Karuna masih duduk di sofa, tubuhnya terasa berat, seolah seluruh dunia menindihnya. Air matanya tidak berhenti mengalir, tetapi ia tidak peduli lagi. Segala kebahagiaan yang dulu ia rasakan seolah lenyap begitu saja. Hatinya hancur, dan setiap kali ia mencoba menarik napas dalam-dalam, rasa sesak di dadanya semakin kuat.
Tak lama kemudian, terdengar suara pintu depan dibuka dengan kasar. Karuna mengangkat wajahnya, dan untuk sesaat, ia berharap itu adalah Damian yang kembali, dengan ekspresi penuh penyesalan. Namun, suara langkah kaki yang semakin mendekat ke ruang tamu itu bukan langkah Damian yang biasanya tenang dan penuh beban, melainkan langkah yang terburu-buru, penuh kemarahan.
Damian muncul di depan Karuna dengan wajah yang semakin memerah. Ada kilatan amarah di matanya, seolah ia tidak lagi bisa menahan semua perasaan yang terpendam. Karuna bisa merasakan udara di sekelilingnya semakin tegang.

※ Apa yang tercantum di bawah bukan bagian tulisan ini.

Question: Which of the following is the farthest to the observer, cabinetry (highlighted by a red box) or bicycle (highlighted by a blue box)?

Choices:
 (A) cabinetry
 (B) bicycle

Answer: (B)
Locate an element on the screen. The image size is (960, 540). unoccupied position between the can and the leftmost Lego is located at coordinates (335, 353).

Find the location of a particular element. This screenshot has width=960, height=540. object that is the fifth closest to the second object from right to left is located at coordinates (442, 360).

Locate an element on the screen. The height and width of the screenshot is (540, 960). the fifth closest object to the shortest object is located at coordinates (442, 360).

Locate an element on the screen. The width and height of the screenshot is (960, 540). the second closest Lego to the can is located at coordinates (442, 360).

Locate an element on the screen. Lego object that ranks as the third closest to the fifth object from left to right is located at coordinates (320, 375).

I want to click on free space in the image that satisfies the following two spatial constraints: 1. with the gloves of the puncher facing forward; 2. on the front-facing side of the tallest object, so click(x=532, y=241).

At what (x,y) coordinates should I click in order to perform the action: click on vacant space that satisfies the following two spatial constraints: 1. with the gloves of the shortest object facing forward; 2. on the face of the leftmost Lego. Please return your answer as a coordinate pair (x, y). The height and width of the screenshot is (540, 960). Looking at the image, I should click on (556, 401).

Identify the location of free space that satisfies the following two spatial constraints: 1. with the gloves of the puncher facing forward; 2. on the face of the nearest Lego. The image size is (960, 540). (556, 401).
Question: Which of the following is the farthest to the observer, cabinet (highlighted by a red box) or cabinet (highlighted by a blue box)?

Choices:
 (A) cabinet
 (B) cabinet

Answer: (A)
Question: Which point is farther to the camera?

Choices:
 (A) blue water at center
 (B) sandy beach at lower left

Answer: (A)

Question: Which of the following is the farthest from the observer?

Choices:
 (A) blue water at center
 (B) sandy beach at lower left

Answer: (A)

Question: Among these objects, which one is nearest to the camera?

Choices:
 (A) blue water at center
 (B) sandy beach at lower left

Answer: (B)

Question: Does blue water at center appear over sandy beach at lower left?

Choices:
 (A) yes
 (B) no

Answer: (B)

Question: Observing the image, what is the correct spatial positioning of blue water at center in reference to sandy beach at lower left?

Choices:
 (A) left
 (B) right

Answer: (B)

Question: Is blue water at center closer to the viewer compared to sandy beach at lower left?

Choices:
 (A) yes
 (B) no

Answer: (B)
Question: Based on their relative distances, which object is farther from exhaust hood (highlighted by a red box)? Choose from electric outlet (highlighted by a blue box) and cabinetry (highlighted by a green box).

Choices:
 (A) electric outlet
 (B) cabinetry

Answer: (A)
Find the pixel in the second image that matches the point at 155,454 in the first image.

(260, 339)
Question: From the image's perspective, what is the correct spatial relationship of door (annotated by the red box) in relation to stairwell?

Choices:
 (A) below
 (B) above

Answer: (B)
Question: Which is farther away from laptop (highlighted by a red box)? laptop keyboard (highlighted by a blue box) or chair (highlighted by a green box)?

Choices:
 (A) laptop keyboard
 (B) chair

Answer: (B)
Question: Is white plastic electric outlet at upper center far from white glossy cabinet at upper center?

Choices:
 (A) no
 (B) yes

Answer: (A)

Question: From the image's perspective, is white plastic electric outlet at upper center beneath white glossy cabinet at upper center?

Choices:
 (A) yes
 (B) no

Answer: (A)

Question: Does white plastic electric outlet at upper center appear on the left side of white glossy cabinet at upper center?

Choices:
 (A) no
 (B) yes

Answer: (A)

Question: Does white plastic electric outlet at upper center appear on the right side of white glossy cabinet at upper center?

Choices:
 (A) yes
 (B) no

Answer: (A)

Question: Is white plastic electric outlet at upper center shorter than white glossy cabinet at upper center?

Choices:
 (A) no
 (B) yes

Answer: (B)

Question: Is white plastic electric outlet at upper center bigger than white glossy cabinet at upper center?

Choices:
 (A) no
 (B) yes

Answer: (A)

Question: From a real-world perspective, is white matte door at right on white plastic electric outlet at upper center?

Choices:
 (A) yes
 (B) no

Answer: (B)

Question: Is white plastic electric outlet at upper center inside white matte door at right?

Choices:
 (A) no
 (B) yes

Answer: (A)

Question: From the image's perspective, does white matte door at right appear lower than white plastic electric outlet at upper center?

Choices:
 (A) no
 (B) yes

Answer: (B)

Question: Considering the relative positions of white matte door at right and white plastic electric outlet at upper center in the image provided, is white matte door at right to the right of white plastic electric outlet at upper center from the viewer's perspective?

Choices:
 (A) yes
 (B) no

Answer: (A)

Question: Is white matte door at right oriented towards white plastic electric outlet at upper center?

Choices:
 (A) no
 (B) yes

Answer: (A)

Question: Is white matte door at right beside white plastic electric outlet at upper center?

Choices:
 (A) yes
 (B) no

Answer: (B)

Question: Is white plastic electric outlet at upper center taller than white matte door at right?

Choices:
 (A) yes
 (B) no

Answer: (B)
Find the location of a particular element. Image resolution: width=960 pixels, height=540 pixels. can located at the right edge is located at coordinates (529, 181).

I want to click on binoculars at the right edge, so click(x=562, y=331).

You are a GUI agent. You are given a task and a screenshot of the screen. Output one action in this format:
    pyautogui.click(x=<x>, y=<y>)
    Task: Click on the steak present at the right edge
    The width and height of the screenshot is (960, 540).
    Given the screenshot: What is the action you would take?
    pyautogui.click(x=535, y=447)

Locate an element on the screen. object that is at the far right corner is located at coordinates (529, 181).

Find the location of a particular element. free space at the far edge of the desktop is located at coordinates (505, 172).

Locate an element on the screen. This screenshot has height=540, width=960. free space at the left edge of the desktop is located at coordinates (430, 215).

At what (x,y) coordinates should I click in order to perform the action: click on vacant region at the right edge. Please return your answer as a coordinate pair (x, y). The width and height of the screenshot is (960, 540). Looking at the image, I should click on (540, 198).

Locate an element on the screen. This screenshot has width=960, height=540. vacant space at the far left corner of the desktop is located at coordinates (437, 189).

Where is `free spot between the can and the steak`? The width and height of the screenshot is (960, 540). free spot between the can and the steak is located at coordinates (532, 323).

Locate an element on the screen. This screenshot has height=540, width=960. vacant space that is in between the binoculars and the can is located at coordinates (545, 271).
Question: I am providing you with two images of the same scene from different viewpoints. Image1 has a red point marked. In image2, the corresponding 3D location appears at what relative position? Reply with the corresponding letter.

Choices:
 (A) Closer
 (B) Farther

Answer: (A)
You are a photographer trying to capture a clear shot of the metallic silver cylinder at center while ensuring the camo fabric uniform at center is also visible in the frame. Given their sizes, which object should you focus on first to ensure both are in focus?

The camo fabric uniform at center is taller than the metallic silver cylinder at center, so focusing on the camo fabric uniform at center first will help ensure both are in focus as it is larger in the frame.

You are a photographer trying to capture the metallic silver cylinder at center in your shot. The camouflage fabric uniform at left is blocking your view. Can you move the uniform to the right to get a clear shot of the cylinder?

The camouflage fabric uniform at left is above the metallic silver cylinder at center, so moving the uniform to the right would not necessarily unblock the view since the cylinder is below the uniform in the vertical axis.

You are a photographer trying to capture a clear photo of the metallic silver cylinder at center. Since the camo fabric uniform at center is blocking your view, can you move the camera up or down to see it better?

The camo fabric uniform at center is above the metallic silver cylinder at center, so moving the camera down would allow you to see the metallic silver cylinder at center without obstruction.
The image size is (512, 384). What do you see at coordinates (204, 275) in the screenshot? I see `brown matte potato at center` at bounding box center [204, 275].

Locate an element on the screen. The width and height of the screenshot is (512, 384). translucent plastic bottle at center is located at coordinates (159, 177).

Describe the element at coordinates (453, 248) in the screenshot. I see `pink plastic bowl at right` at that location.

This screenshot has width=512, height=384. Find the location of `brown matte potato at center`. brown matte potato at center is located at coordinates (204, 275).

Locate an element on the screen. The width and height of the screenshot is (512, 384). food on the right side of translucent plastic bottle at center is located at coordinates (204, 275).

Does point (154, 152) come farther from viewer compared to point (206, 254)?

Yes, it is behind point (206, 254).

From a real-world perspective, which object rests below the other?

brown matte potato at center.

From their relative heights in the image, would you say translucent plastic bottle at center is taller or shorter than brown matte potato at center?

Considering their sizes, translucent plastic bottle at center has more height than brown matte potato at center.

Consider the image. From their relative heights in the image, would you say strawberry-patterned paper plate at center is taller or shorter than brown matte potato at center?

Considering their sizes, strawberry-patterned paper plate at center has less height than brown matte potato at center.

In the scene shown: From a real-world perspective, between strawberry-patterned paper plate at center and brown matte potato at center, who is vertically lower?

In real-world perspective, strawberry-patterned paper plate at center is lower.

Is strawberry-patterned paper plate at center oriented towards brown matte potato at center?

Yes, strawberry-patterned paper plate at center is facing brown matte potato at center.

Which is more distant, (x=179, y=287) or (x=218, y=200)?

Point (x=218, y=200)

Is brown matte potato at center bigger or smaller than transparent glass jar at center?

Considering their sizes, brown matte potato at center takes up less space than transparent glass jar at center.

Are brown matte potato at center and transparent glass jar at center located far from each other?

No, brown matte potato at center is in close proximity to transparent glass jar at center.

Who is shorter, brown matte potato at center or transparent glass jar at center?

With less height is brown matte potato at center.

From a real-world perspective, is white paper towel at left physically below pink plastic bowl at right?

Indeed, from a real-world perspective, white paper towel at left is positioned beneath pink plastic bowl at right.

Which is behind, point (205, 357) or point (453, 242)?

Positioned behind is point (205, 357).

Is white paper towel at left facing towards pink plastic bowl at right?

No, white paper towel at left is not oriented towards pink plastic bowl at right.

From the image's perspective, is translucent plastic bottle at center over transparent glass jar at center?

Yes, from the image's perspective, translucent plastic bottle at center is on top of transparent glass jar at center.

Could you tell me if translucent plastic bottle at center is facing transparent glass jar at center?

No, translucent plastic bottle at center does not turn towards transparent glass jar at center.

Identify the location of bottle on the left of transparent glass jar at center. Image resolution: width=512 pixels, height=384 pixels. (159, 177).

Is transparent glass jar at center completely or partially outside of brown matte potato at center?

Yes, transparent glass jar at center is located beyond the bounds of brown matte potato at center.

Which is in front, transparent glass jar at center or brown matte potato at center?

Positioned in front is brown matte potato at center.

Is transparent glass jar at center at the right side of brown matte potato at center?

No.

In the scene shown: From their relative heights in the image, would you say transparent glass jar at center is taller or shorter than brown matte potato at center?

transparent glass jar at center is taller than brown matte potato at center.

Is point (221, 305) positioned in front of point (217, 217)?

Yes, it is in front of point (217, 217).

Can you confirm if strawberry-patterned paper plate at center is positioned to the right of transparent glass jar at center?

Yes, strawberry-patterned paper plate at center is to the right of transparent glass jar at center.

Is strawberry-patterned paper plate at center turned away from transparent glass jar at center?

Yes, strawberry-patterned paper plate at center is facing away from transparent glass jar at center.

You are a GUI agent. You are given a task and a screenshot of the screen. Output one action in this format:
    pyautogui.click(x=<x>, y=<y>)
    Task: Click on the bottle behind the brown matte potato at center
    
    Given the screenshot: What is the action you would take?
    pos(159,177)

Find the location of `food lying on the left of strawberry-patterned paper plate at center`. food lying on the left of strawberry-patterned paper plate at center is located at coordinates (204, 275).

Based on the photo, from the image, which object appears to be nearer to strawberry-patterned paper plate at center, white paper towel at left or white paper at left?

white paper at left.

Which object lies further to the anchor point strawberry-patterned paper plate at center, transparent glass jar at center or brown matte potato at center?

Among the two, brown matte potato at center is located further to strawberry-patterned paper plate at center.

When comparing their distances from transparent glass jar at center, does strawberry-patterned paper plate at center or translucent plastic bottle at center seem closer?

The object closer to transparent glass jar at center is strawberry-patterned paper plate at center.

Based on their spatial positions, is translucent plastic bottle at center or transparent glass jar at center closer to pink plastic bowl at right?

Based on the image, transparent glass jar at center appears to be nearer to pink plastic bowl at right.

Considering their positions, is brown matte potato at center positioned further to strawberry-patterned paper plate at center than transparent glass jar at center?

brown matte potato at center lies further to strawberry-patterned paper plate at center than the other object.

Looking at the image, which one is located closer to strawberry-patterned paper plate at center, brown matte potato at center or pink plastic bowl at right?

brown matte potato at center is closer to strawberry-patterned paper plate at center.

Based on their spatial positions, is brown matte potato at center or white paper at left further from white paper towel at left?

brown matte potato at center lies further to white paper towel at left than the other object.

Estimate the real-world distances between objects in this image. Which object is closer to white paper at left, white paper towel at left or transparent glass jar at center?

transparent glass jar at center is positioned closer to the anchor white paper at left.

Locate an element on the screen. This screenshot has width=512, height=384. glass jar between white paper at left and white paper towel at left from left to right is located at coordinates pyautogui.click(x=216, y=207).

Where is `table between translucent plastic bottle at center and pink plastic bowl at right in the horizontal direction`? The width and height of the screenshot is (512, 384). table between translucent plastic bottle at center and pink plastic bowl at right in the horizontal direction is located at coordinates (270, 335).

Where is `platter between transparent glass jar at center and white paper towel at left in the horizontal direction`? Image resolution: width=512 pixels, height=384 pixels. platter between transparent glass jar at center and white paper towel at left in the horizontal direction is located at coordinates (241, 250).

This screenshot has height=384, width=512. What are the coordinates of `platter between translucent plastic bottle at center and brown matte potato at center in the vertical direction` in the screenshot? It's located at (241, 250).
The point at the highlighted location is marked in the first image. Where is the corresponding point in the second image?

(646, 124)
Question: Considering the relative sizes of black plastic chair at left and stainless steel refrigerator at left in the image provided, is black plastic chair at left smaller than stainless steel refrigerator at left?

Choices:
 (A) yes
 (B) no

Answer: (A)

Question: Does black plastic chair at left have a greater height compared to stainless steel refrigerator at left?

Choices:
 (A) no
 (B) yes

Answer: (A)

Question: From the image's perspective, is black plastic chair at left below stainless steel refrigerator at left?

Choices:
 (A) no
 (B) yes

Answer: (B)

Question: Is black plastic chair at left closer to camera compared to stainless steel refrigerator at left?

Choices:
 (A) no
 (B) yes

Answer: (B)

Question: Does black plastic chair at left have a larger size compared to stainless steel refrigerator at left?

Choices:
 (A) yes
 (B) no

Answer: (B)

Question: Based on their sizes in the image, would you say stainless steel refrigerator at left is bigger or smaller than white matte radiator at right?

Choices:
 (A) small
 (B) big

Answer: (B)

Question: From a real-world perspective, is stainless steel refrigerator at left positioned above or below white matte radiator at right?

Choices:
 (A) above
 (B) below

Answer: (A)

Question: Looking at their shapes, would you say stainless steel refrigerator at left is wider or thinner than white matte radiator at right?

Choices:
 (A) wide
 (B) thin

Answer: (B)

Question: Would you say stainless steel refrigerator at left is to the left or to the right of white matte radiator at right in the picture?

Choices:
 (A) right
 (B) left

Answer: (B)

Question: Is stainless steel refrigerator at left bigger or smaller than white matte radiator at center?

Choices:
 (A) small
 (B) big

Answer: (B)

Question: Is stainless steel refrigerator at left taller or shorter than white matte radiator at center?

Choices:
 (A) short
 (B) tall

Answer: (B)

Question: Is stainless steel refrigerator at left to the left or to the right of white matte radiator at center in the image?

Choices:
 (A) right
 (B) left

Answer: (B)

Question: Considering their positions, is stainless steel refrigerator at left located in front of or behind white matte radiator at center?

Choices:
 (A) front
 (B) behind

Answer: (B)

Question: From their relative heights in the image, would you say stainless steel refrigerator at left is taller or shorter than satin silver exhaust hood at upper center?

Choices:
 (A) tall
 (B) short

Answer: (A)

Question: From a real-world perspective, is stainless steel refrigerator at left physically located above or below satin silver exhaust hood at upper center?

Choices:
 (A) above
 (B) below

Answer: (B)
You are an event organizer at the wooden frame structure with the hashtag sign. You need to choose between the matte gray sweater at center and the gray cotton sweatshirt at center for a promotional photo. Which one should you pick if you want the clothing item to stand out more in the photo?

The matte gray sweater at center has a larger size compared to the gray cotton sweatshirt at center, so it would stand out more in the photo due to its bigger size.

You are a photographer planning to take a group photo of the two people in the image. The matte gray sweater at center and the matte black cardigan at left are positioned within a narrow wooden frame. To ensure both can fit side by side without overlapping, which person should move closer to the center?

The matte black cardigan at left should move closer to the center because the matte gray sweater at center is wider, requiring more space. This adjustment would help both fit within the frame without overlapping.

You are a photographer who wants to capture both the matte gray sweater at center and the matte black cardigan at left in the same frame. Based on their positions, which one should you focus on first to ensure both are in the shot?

“Kau tahu kan apa yang aku rasakan sekarang, Karuna?” Damian melangkah mendekat dengan cepat, berbicara dengan suara rendah namun penuh amarah. “Aku sudah capek! Capek dengan kamu yang tidak pernah peduli, capek dengan pernikahan ini yang selalu kau abaikan! Dan kau masih saja bertanya kenapa aku pergi mencari kebahagiaan di tempat lain? Kenapa aku akhirnya menemukan pelarian itu?”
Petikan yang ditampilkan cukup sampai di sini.